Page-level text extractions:
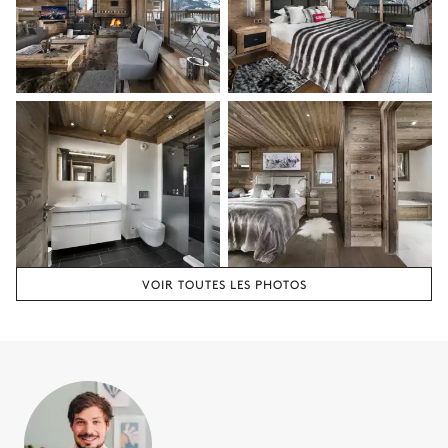
TV
Lit double inséparable
Chambre 2 salle de bain
Attenante
Vasque simple
WC
Douche à l'italienne
Chambre 3
VOIR TOUTES LES PHOTOS
Vue sur les montagnes
TV
Lit double inséparable
Chambre 3 salle de bain
Attenante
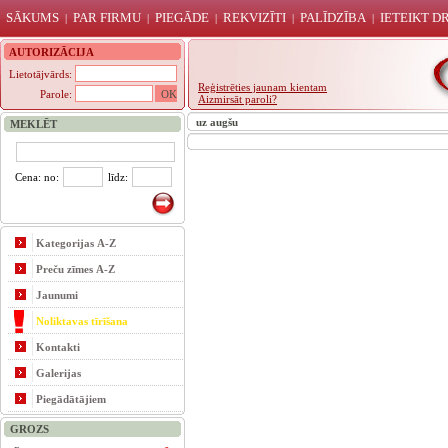
SĀKUMS
PAR FIRMU
PIEGĀDE
REKVIZĪTI
PALĪDZĪBA
IETEIKT 
|
|
|
|
|
AUTORIZĀCIJA
Lietotājvārds:
Reģistrēties jaunam kientam
Parole:
Aizmirsāt paroli?
uz augšu
MEKLĒT
Cena: no:
līdz:
Kategorijas A-Z
Preču zīmes A-Z
Jaunumi
Noliktavas tīrīšana
Kontakti
Galerijas
Piegādātājiem
GROZS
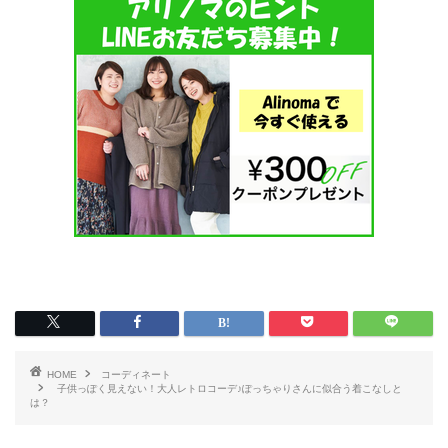
HOME
コーディネート
子供っぽく見えない！大人レトロコーデ♪ぽっちゃりさんに似合う着こなしと
は？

TASK
Read through the data and copy every line where "Chambre" shows up.

TASK OUTPUT
Chambre 2 salle de bain
Chambre 3
Chambre 3 salle de bain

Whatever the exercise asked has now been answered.